La conversation porte sur l’expérience vécue par chacun. Certains peuvent exagérer, mentir, inventer. Ensuite il est question des raisons du choix des deux nouveaux disparus. Quels critères ont prévalus pour justifier leur élimination. Du coup quels critères déterminent le maintien des restants.

Quelqu’un conclut : Moi ce n’est pas le sort de ceux qui partent qui m’importe. C’est le nôtre. Nous qui restons. Et la lumière s’éteint…

 

ACTE IV

Quelques jours, peut-être des semaines, se sont écoulés. La vie s’est organisée petit à petit. On comprend que la boîte aux lettre est restée désespérément vide.

Comme rien ne se passe le groupe décide de prendre les choses en main. Ses membres vont donc se livrer à un procès à huis clos de façon à connaître le nom de ceux qu’ils voudraient voir sortir. Après tout ils ne sont pas si mal en cet endroit et l’appréhension du monde extérieur est la plus forte (guerre, insécurité, pollution, catastrophe nucléaire, néant, enfer, misère etc… : tous ces thèmes peuvent être développés sous forme de dialogue par les élèves).

– A mon avis, nous avons tort d’attendre. C’est à nous de faire bouger les choses.

– Je en vous comprends pas. On n’est pas si mal ici. Qu’est-ce qui nous manque ? – Nous sommes trop nombreux. On n’a aucune intimité.

– Eh bien on n’a qu’à désigner ceux qu’on aimerait voir sortir. On verra bien ce qu’il se passe. – C’est une lourde responsabilité. Cela ne va pas mettre une bonne ambiance.

– Et ceux qui sortiront, que va-t-il leur arriver au dehors ? Si c’est pour les envoyer à l’abattoir… – Qu’est-ce qu’il peut bien y avoir au-dehors ? Moi dans le doute, je m’abstiens…

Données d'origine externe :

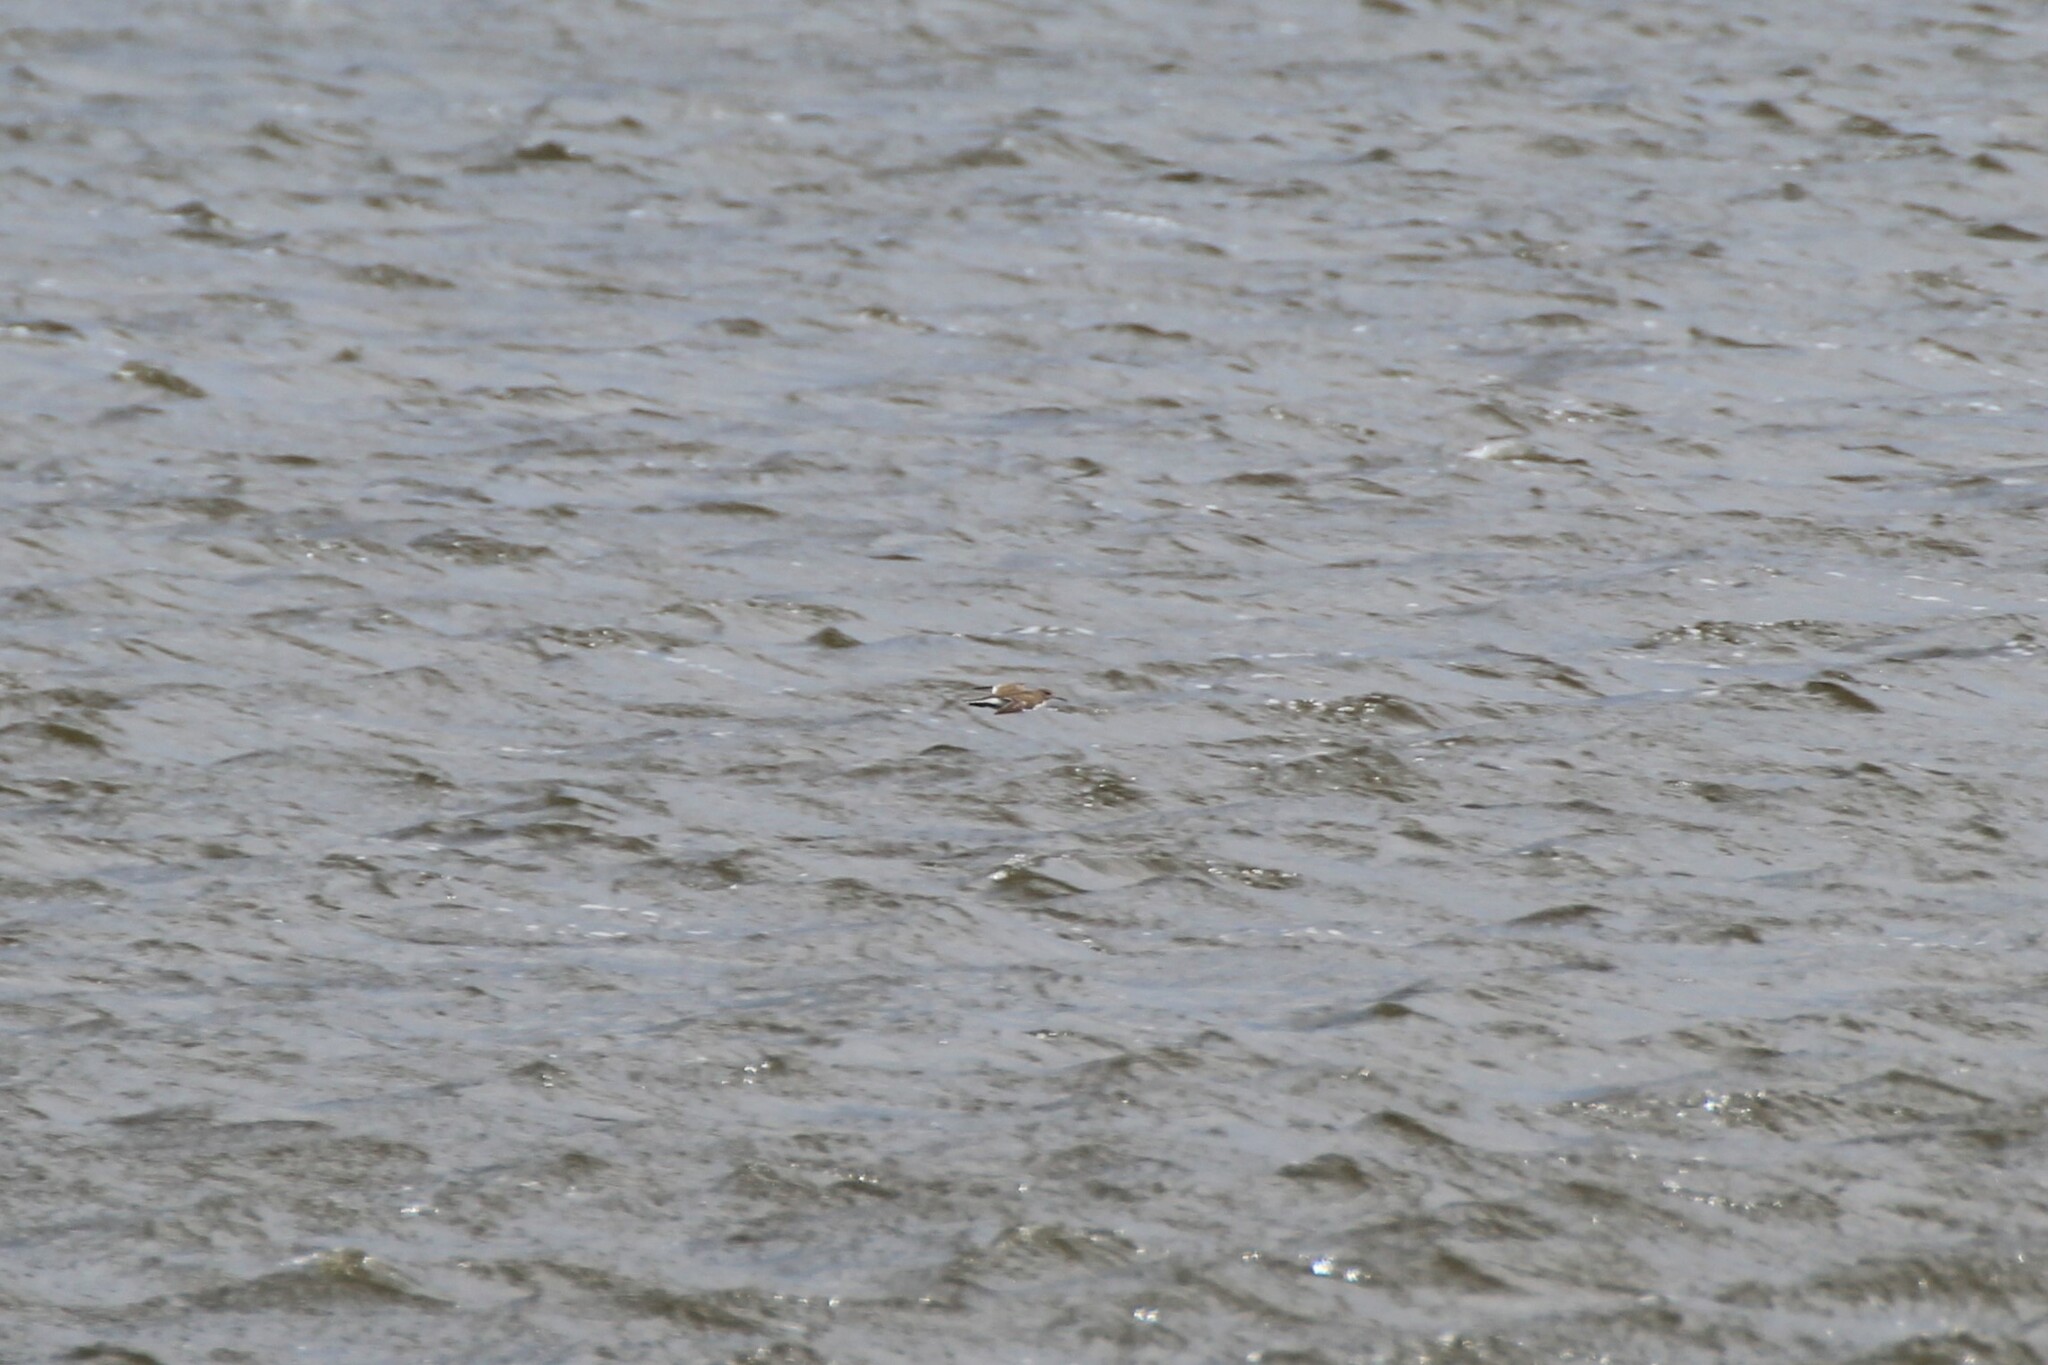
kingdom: Animalia
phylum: Chordata
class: Aves
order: Charadriiformes
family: Scolopacidae
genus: Actitis
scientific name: Actitis hypoleucos
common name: Common sandpiper
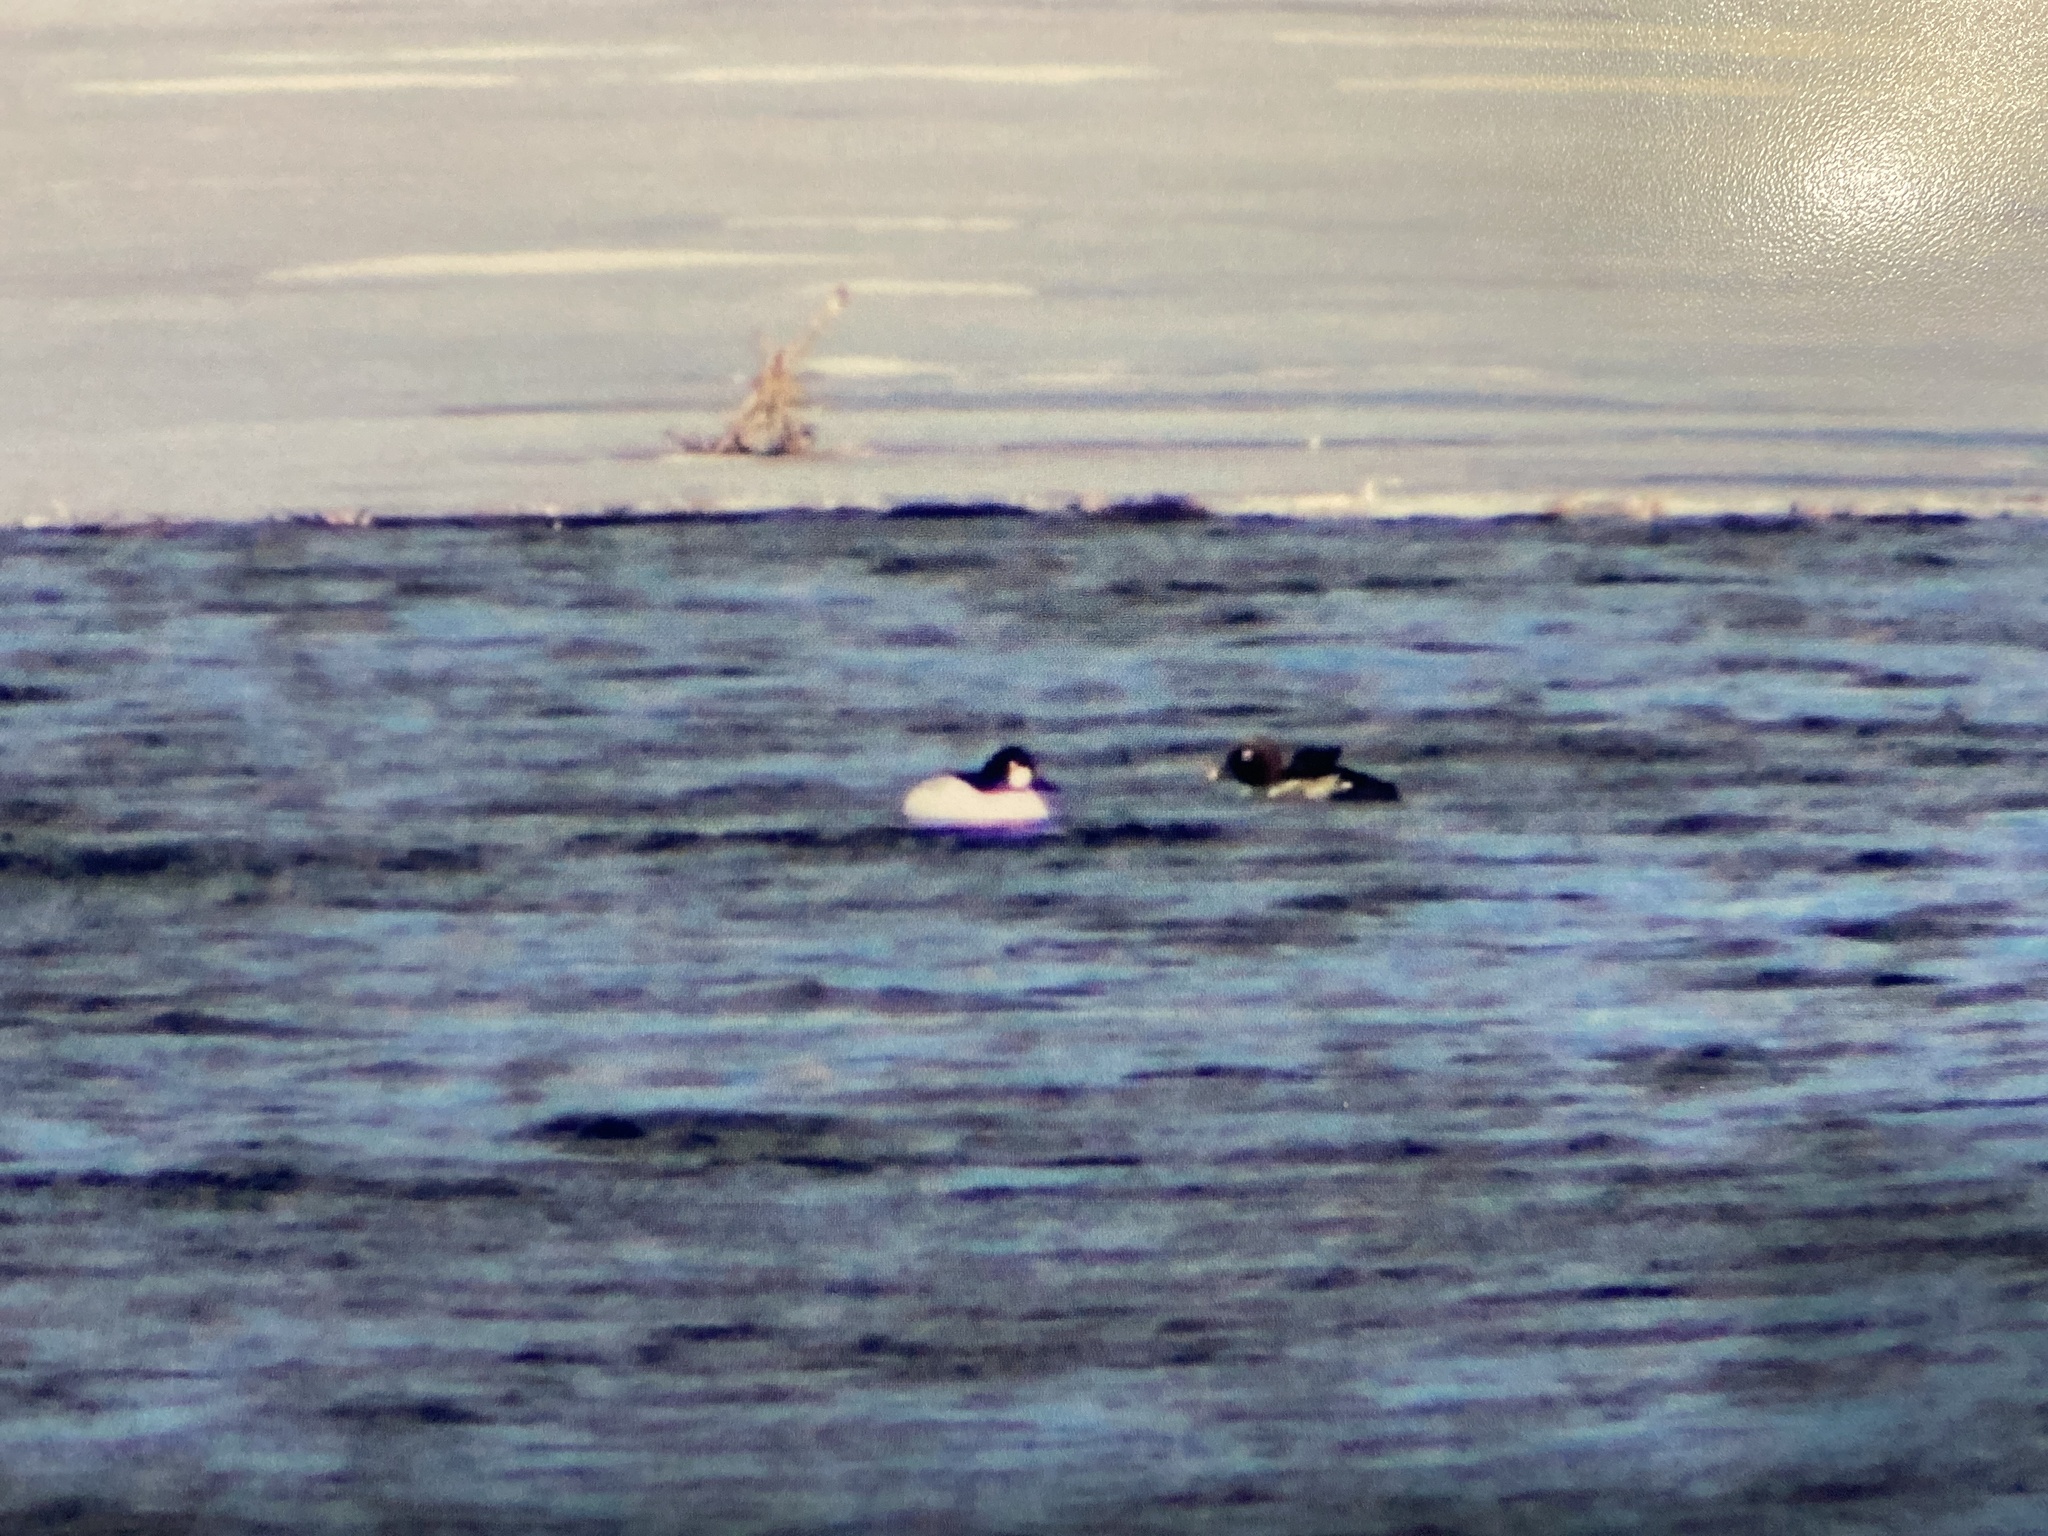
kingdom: Animalia
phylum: Chordata
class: Aves
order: Anseriformes
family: Anatidae
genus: Bucephala
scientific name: Bucephala clangula
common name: Common goldeneye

Chacun a tour de rôle est donc accusé puis défendu par les autres. Le procès se déroule jusqu’au 4ème personnage, inclus quand les deux portes s’ouvrent à nouveau. Ceux qui n’ont pas été jugés s’y précipitent, deux côtés cour, deux côté jardin. On ne les reverra plus. Les autres hésitent, attendent, s’interrogent et quand ils se décident il est trop tard : les jeux sont faits.

– C’est terrible. Nous cherchons à diriger notre destin et tout se décide à notre insu.

– Je ne comprend pas l’attitude d’un tel. Il semblait si circonspect. Tu as vu comme il s’est précipité…

– On n’est plus que quatre. Ca va devenir plus facile de cohabiter. – Sans doute. Mais ça va être monotone.

– On ne peut pas tout avoir.

– En tout cas on se connaît mieux.

– A ce propos je ne pensais pas ce que j’ai dit. Je cherchais à mieux comprendre. C’est tout.

Les quatre rescapés décident de fonctionner par couple mais ils ont du mal à s’accorder : La lumière s’éteint en pleine chamaillerie.

ACTE V

Cet acte n’a pas besoin d’être très long. Au petit matin, deux se réveillent. Les deux autres ont disparu. Ils les cherchent. Ils se rendent à l’évidence et énoncent plusieurs hypothèses. Ils cherchent des solutions relatives à leur avenir. Quel avenir. A vous de décider.